SPOTKANIOWA DROGA KRZYŻOWA.
STACJA I
Jezus na śmierć skazany.
Skazany? To nie był normalny proces zakończony wyrokiem. Piłat Cię uniewinnił. To Ty, Jezu, przyjąłeś wolę Ojca, by oddać swoje życie za nas i przez to nas zbawić. Poddałeś się woli tłumu, który, nie wiedząc, co robi, wydał Cię na śmierć. Ty, Jezu, wiedziałeś, co Cię czeka, ale wytrwałeś w posłuszeństwie.
A nasze małżeństwo? Też w jakimś sensie jesteśmy skazani, choć wybraliśmy się dobrowolnie.
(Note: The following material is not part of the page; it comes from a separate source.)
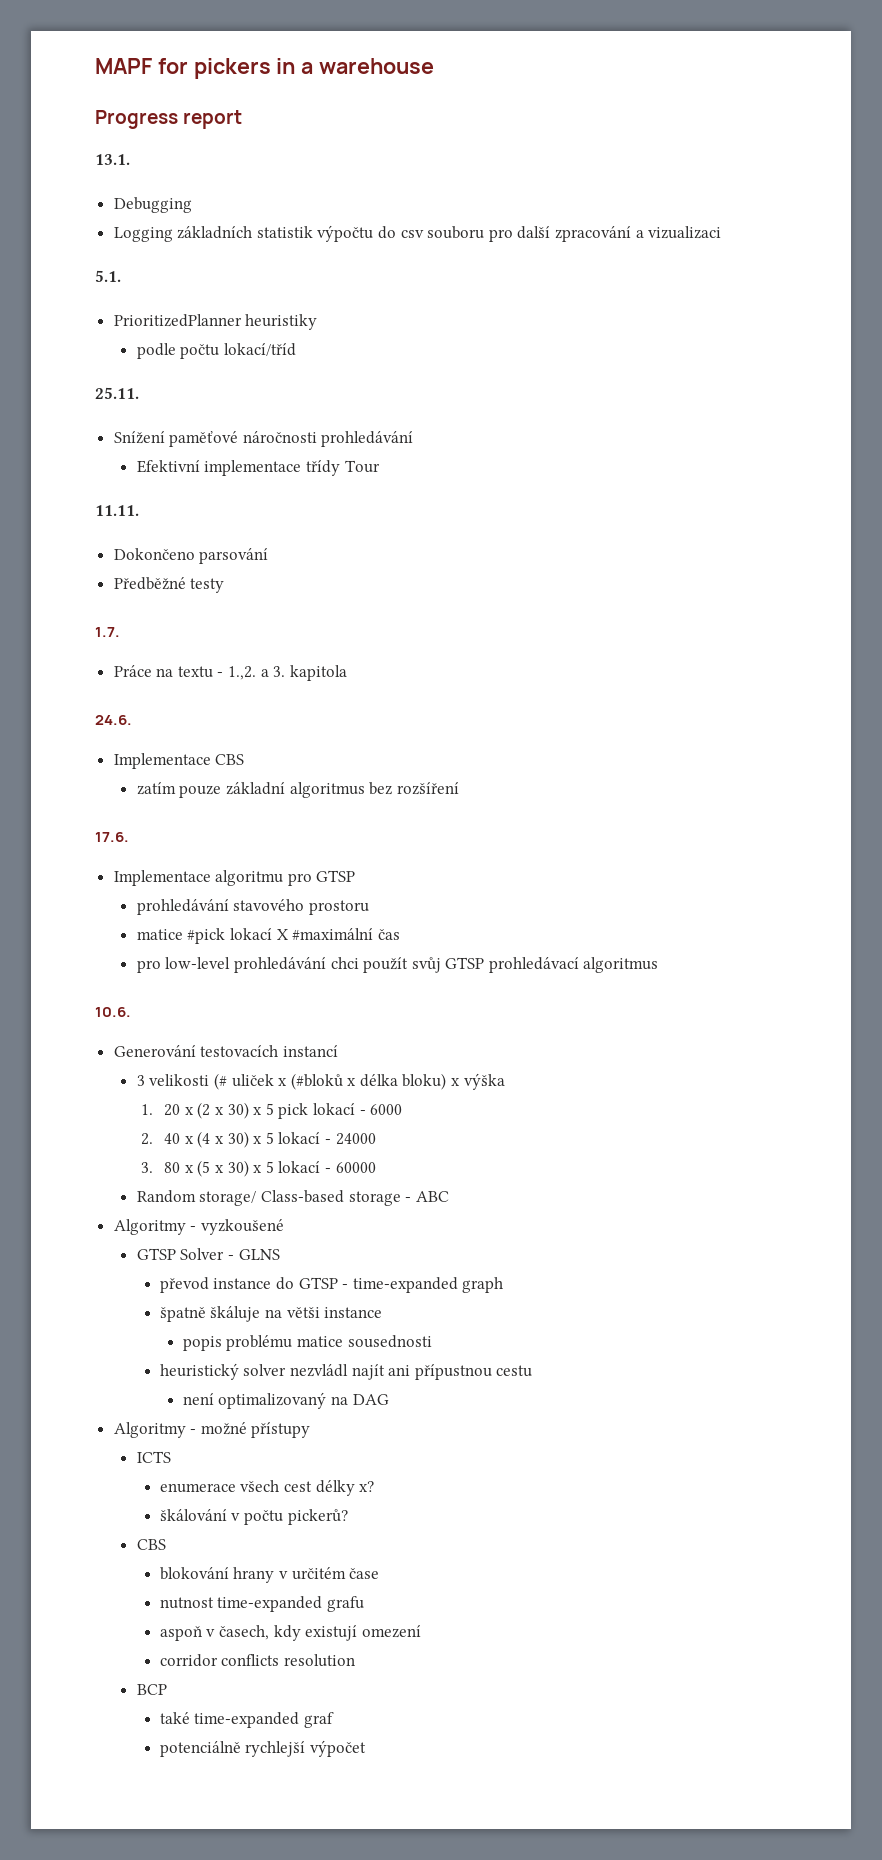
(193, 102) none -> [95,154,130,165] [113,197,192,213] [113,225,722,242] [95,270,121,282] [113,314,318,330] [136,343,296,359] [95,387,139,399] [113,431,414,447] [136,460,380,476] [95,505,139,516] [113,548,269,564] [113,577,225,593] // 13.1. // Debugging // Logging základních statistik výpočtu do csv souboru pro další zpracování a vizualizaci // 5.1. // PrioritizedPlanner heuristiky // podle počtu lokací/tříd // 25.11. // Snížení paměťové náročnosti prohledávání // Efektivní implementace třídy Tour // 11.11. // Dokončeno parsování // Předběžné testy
Skazani na siebie, na dobre i na złe, aby umierać dla siebie, a rodzić się dla małżonka. Właściwie to skazani na miłość. Na całe życie. Prawdopodobnie też nie wiedzieliśmy, co robimy, jakie będą konsekwencje naszej decyzji. Ale chcemy w niej trwać.
- Jakie uczucia rodzą się we mnie, gdy rozważam scenę Twego skazania na śmieć? O czym one świadczą?
- Jakie uczucia rodzą się we mnie na myśl o podjętej przed laty decyzji o małżeństwie? O czym one świadczą?
STACJA II
Jezus bierze krzyż na swoje ramiona.
Czym jest ten krzyż? Co naprawdę bierzesz, Jezu, na ramiona? Najpierw przyjąłeś na siebie ludzkie ciało, potem grzech, który nas splamił. Ty – niewinny, bierzesz na siebie winy całego świata, by nas od nich wybawić – spłacić za nas dług Ojcu. Dzięki temu sprawiedliwość może połączyć się z miłosierdziem.
Naszym krzyżem są nasze obrączki. Nałożyliśmy je sobie w dniu ślubu, rozpoczynając wspólną drogę przez życie. Raczej nie myśleliśmy wtedy, że to może być nasza droga krzyżowa. Teraz wiem, że jeśli przyjmę z miłością mojego współmałżonka takim, jaki jest, z jego wadami i zaletami, cechami temperamentu i całą historią jego życia, może to być dla nas droga do zbawienia.
- W jakich sytuacjach spojrzenie na Twój krzyż pomogło mi owocnie przeżyć trudne emocje i przyjąć dobrowolnie to, co niesie życie?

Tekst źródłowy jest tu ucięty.